Some nuclear anomalies (karyorrhexis, karyolysis, binucleates, and condensed chromatin) with nonspecific stains are sometimes difficult to interpret and may be misclassified as MN. Another possible confounding factor in MN studies is the formation of keratin granules that are found in degenerated cells with nuclear anomalies. These round cytoplasmic bodies, which are formed as a consequence of cell injury, do not contain DNA but may be classified as MN with nonspecific stains.[26]

Phenol is the principal metabolite of benzene. Therefore, phenol concentration in the urine of exposed workers can be used as a biomarker of external exposure. Biological monitoring of petrol station attendants showed substantially higher levels of urinary phenol when workers were compared with subjects with no known exposure to either gasoline or benzene.[36-38] On the other hand, it should also be emphasized that petrol station attendants are not only exposed to hydrocarbons present in petrol vapors but also to the emissions produced by engines during fuel combustion. It was shown that these emissions may also cause cytotoxic and genotoxic effects.[39]

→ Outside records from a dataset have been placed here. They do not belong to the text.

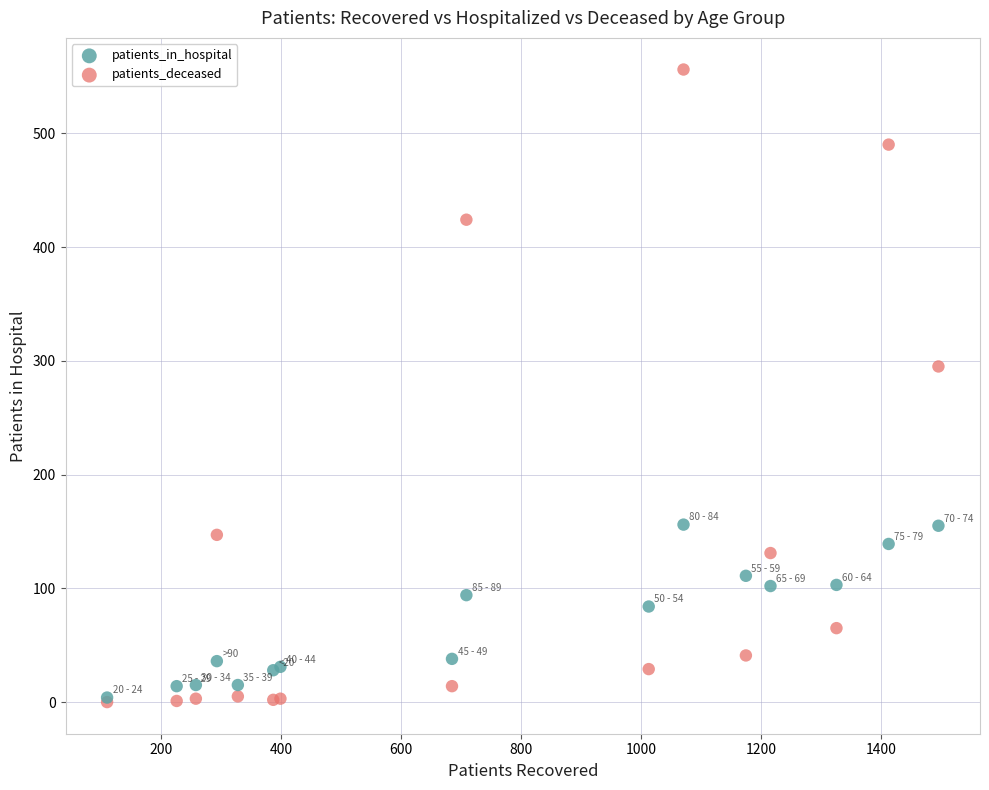

What are all the series names shown in the legend?

patients_in_hospital, patients_deceased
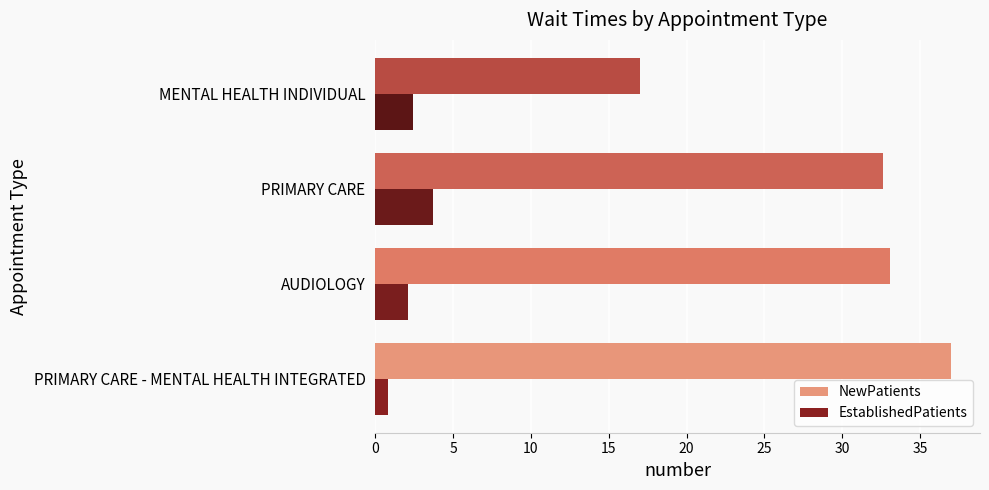

What is the difference between the second highest and minimum values in the NewPatients series?

16.1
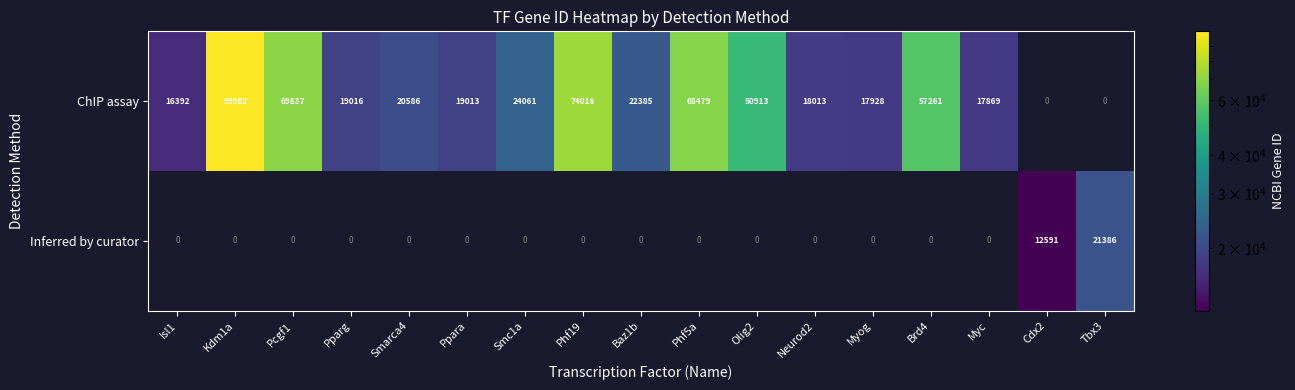

The value of ChIP assay at Kdm1a is 33757. True or false?

False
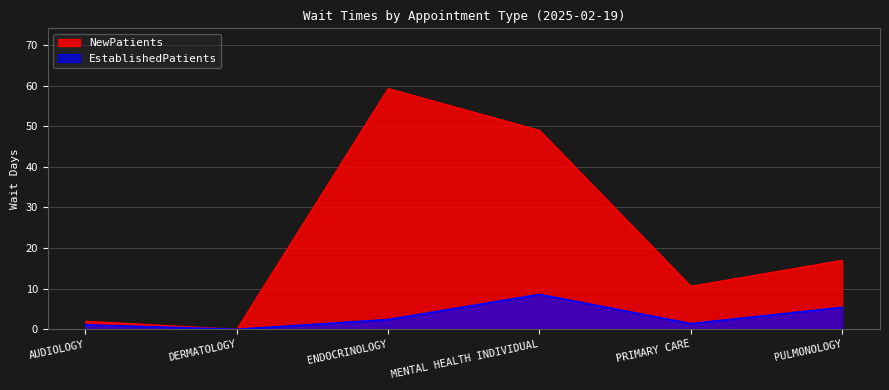

Rank the series at DERMATOLOGY from lowest to highest value.

EstablishedPatients, NewPatients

Khoschsorur and Peter[40] reported that urinary phenol concentration in petrol station workers (17.28 mg/g/L creatinine) was higher than in control subjects (4.4 ± 6.6 mg/g/L creatinine). In this study, they also found significantly higher urinary phenol levels in petrol station workers (19.85 mg/g/L creatinine) than in control subjects (7.25 mg/g/L creatinine). Our results are in accordance with the above mentioned studies; urinary phenol in petrol station attendants was found to be increased (12.208 ± 5.061) when compared with control subjects (8.40107 ± 3.13467). However, benzene exposure of petrol station attendants can vary widely due to several factors, such as quantity of fuel pumped, type and number of vehicles filled, protective measures, and total content of benzene in the petroleum. According to the data obtained from the petrol stations around the world, each worker pumps an average 2000 L of petroleum, containing 5% (w/v) benzene, during their 8-h work shift. Therefore, these factors must be taken into account before the petrol station attendants are subjected to biomonitoring in order to evaluate the exact amount of exposure they are subjected to.

Conclusion

This study supports the use of MN as a biomarker for neoplastic progression but only when DNA-specific stains are used. MN can also be used as a biomarker for genotoxic studies for screening huge populations. The use of biochemical analysis along with MN evaluation highlights the exposure of the population to genotoxins and adds to the efficiency of our study.